TASK DETAILS —
Nothing in the data may be changed; retype all of it.

--- DATA IN THIS EXERCISE ---

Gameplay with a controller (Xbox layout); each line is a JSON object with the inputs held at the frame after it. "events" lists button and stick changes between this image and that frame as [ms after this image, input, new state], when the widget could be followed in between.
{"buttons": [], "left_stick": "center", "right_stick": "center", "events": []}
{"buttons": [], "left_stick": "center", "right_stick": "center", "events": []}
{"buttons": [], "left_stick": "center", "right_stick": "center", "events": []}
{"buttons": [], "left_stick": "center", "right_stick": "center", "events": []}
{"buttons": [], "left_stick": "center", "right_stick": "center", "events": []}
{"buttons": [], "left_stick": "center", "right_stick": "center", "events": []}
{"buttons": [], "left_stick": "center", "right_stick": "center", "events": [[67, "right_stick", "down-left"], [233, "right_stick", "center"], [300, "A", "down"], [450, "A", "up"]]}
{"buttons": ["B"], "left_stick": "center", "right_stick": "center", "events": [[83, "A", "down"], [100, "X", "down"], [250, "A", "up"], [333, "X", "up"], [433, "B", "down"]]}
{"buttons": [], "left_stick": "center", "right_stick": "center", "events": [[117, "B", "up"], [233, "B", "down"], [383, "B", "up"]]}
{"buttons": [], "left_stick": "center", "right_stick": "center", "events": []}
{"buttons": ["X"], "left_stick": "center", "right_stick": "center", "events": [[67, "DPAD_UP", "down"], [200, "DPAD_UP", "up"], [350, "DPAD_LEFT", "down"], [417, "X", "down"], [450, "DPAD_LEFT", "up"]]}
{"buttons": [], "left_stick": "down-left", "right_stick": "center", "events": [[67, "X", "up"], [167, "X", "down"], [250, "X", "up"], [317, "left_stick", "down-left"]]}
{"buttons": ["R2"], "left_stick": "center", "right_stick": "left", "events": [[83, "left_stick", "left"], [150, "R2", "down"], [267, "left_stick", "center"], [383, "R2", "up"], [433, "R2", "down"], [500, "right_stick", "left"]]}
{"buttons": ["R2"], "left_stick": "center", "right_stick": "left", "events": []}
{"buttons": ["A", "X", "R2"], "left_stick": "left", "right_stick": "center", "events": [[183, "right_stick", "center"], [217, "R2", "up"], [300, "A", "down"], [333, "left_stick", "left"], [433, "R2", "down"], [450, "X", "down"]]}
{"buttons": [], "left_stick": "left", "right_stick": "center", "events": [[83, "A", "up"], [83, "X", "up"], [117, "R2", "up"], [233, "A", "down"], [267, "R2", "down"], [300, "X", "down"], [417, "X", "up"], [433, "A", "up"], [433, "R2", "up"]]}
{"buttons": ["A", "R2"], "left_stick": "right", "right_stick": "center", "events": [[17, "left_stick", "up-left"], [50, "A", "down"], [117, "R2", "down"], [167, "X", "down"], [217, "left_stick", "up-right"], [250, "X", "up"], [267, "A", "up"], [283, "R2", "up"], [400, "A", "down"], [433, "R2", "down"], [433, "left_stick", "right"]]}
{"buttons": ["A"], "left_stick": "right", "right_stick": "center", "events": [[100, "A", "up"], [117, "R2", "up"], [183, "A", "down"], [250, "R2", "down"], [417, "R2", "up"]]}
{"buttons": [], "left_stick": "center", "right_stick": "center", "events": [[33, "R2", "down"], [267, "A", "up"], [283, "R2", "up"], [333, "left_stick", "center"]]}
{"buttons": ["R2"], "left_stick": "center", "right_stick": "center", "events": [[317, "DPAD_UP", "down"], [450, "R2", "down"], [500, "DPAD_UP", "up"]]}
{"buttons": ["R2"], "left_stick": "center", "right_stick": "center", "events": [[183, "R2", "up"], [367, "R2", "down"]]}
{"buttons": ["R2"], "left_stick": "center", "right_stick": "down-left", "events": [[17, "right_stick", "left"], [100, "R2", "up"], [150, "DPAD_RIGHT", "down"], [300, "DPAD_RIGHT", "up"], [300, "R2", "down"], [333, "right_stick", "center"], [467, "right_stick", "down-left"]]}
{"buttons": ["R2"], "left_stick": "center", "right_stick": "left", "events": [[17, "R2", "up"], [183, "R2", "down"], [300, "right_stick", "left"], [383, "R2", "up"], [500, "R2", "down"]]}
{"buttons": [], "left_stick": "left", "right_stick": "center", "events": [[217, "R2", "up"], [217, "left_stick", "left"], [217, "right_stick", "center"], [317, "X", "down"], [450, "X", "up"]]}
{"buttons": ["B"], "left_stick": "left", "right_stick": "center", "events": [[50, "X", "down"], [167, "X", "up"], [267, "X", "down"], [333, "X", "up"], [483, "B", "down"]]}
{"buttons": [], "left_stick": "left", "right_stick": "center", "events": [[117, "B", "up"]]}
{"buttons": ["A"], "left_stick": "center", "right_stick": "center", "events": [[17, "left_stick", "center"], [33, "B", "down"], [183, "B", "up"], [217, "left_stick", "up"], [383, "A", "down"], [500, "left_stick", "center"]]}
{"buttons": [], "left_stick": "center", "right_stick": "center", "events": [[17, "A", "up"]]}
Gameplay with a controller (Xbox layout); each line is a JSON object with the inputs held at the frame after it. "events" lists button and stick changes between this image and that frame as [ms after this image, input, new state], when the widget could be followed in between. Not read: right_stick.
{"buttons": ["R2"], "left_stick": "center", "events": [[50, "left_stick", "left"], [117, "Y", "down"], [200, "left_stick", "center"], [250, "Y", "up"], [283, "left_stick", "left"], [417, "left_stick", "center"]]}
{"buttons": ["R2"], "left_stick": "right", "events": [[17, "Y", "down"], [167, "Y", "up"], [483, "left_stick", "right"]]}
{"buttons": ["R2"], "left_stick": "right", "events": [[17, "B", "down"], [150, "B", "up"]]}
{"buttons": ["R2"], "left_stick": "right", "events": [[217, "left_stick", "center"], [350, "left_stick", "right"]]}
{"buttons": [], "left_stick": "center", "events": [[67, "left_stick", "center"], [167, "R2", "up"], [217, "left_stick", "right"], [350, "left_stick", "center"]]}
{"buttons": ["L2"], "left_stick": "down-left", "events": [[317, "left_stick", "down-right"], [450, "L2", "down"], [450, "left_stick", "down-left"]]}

---

EXPECTED ANSWER —
Gameplay with a controller (Xbox layout); each line is a JSON object with the inputs held at the frame after it. "events" lists button and stick changes between this image and that frame as [ms after this image, input, new state], when the widget could be followed in between.
{"buttons": [], "left_stick": "center", "right_stick": "center", "events": []}
{"buttons": [], "left_stick": "center", "right_stick": "center", "events": []}
{"buttons": [], "left_stick": "center", "right_stick": "center", "events": []}
{"buttons": [], "left_stick": "center", "right_stick": "center", "events": []}
{"buttons": [], "left_stick": "center", "right_stick": "center", "events": []}
{"buttons": [], "left_stick": "center", "right_stick": "center", "events": []}
{"buttons": [], "left_stick": "center", "right_stick": "center", "events": [[67, "right_stick", "down-left"], [233, "right_stick", "center"], [300, "A", "down"], [450, "A", "up"]]}
{"buttons": ["B"], "left_stick": "center", "right_stick": "center", "events": [[83, "A", "down"], [100, "X", "down"], [250, "A", "up"], [333, "X", "up"], [433, "B", "down"]]}
{"buttons": [], "left_stick": "center", "right_stick": "center", "events": [[117, "B", "up"], [233, "B", "down"], [383, "B", "up"]]}
{"buttons": [], "left_stick": "center", "right_stick": "center", "events": []}
{"buttons": ["X"], "left_stick": "center", "right_stick": "center", "events": [[67, "DPAD_UP", "down"], [200, "DPAD_UP", "up"], [350, "DPAD_LEFT", "down"], [417, "X", "down"], [450, "DPAD_LEFT", "up"]]}
{"buttons": [], "left_stick": "down-left", "right_stick": "center", "events": [[67, "X", "up"], [167, "X", "down"], [250, "X", "up"], [317, "left_stick", "down-left"]]}
{"buttons": ["R2"], "left_stick": "center", "right_stick": "left", "events": [[83, "left_stick", "left"], [150, "R2", "down"], [267, "left_stick", "center"], [383, "R2", "up"], [433, "R2", "down"], [500, "right_stick", "left"]]}
{"buttons": ["R2"], "left_stick": "center", "right_stick": "left", "events": []}
{"buttons": ["A", "X", "R2"], "left_stick": "left", "right_stick": "center", "events": [[183, "right_stick", "center"], [217, "R2", "up"], [300, "A", "down"], [333, "left_stick", "left"], [433, "R2", "down"], [450, "X", "down"]]}
{"buttons": [], "left_stick": "left", "right_stick": "center", "events": [[83, "A", "up"], [83, "X", "up"], [117, "R2", "up"], [233, "A", "down"], [267, "R2", "down"], [300, "X", "down"], [417, "X", "up"], [433, "A", "up"], [433, "R2", "up"]]}
{"buttons": ["A", "R2"], "left_stick": "right", "right_stick": "center", "events": [[17, "left_stick", "up-left"], [50, "A", "down"], [117, "R2", "down"], [167, "X", "down"], [217, "left_stick", "up-right"], [250, "X", "up"], [267, "A", "up"], [283, "R2", "up"], [400, "A", "down"], [433, "R2", "down"], [433, "left_stick", "right"]]}
{"buttons": ["A"], "left_stick": "right", "right_stick": "center", "events": [[100, "A", "up"], [117, "R2", "up"], [183, "A", "down"], [250, "R2", "down"], [417, "R2", "up"]]}
{"buttons": [], "left_stick": "center", "right_stick": "center", "events": [[33, "R2", "down"], [267, "A", "up"], [283, "R2", "up"], [333, "left_stick", "center"]]}
{"buttons": ["R2"], "left_stick": "center", "right_stick": "center", "events": [[317, "DPAD_UP", "down"], [450, "R2", "down"], [500, "DPAD_UP", "up"]]}
{"buttons": ["R2"], "left_stick": "center", "right_stick": "center", "events": [[183, "R2", "up"], [367, "R2", "down"]]}
{"buttons": ["R2"], "left_stick": "center", "right_stick": "down-left", "events": [[17, "right_stick", "left"], [100, "R2", "up"], [150, "DPAD_RIGHT", "down"], [300, "DPAD_RIGHT", "up"], [300, "R2", "down"], [333, "right_stick", "center"], [467, "right_stick", "down-left"]]}
{"buttons": ["R2"], "left_stick": "center", "right_stick": "left", "events": [[17, "R2", "up"], [183, "R2", "down"], [300, "right_stick", "left"], [383, "R2", "up"], [500, "R2", "down"]]}
{"buttons": [], "left_stick": "left", "right_stick": "center", "events": [[217, "R2", "up"], [217, "left_stick", "left"], [217, "right_stick", "center"], [317, "X", "down"], [450, "X", "up"]]}
{"buttons": ["B"], "left_stick": "left", "right_stick": "center", "events": [[50, "X", "down"], [167, "X", "up"], [267, "X", "down"], [333, "X", "up"], [483, "B", "down"]]}
{"buttons": [], "left_stick": "left", "right_stick": "center", "events": [[117, "B", "up"]]}
{"buttons": ["A"], "left_stick": "center", "right_stick": "center", "events": [[17, "left_stick", "center"], [33, "B", "down"], [183, "B", "up"], [217, "left_stick", "up"], [383, "A", "down"], [500, "left_stick", "center"]]}
{"buttons": [], "left_stick": "center", "right_stick": "center", "events": [[17, "A", "up"]]}
Gameplay with a controller (Xbox layout); each line is a JSON object with the inputs held at the frame after it. "events" lists button and stick changes between this image and that frame as [ms after this image, input, new state], when the widget could be followed in between. Not read: right_stick.
{"buttons": ["R2"], "left_stick": "center", "events": [[50, "left_stick", "left"], [117, "Y", "down"], [200, "left_stick", "center"], [250, "Y", "up"], [283, "left_stick", "left"], [417, "left_stick", "center"]]}
{"buttons": ["R2"], "left_stick": "right", "events": [[17, "Y", "down"], [167, "Y", "up"], [483, "left_stick", "right"]]}
{"buttons": ["R2"], "left_stick": "right", "events": [[17, "B", "down"], [150, "B", "up"]]}
{"buttons": ["R2"], "left_stick": "right", "events": [[217, "left_stick", "center"], [350, "left_stick", "right"]]}
{"buttons": [], "left_stick": "center", "events": [[67, "left_stick", "center"], [167, "R2", "up"], [217, "left_stick", "right"], [350, "left_stick", "center"]]}
{"buttons": ["L2"], "left_stick": "down-left", "events": [[317, "left_stick", "down-right"], [450, "L2", "down"], [450, "left_stick", "down-left"]]}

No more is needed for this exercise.